CodexBloom - Programming Q&A Platform

implementing Parsing Custom Log Files in Python - Handling Timestamp Formats

👀 Views: 0 đŸ’Ŧ Answers: 1 📅 Created: 2025-06-16
python regex datetime logging

I've been banging my head against this for hours. I'm sure I'm missing something obvious here, but I'm working on a project and hit a roadblock... I'm working with scenarios while parsing custom log files that have varying timestamp formats. My log entries look like this: ``` 2023-10-01 14:32:10 INFO User logged in 2023/10/01 14:35 WARN Disk space low 01-10-2023 14:36:12 behavior Failed to connect to database ``` The question arises because the timestamps are not consistent in format. I want to parse these log entries and extract the timestamp, log level, and message into a structured format, but I'm getting `ValueError: time data '2023/10/01 14:35' does not match format` errors when trying to parse them with `datetime.strptime()`. Here's a snippet of what I've tried: ```python import re from datetime import datetime log_pattern = re.compile(r'(?P<timestamp>\S+ \S+) (?P<level>\S+) (?P<message>.*)') log_entries = [ '2023-10-01 14:32:10 INFO User logged in', '2023/10/01 14:35 WARN Disk space low', '01-10-2023 14:36:12 behavior Failed to connect to database' ] parsed_logs = [] for entry in log_entries: match = log_pattern.search(entry) if match: timestamp_str = match.group('timestamp') try: timestamp = datetime.strptime(timestamp_str, '%Y-%m-%d %H:%M:%S') except ValueError: try: timestamp = datetime.strptime(timestamp_str, '%Y/%m/%d %H:%M') except ValueError: timestamp = datetime.strptime(timestamp_str, '%d-%m-%Y %H:%M:%S') level = match.group('level') message = match.group('message') parsed_logs.append({'timestamp': timestamp, 'level': level, 'message': message}) print(parsed_logs) ``` Currently, I'm just trying to handle two timestamp formats, but when I run the code, I only get the first entry successfully parsed, whereas the other entries just throw ValueErrors.

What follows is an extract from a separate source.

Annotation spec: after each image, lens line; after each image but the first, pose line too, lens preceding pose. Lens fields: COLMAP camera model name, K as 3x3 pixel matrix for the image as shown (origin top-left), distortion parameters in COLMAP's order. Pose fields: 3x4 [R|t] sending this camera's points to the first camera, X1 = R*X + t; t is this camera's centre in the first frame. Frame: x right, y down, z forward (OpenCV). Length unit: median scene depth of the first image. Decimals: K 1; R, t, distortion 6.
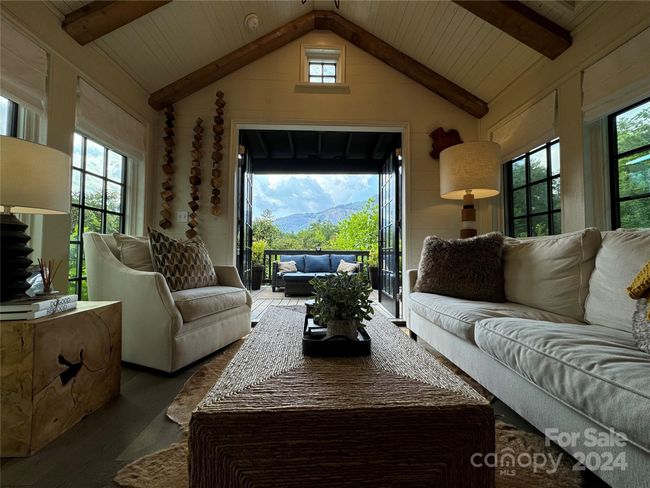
lens RADIAL K [[259.5, 0, 325.2], [0, 259.5, 243.6], [0, 0, 1]] dist [-0.000058, -0.000071]
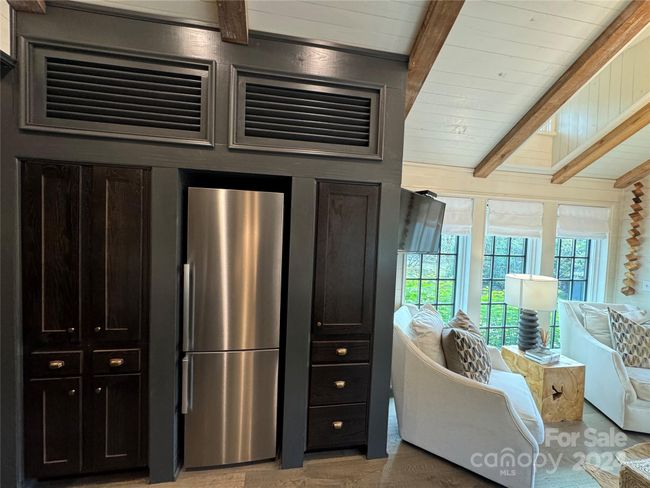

How can I improve this parsing logic to handle different timestamp formats more gracefully? I want to avoid deeply nested try-except blocks if possible and make it more scalable for future formats as well. Any advice or best practices would be greatly appreciated! I'm working on a API that needs to handle this. I'd really appreciate any guidance on this. For context: I'm using Python on macOS. How would you solve this? This is happening in both development and production on Windows 11. What am I doing wrong?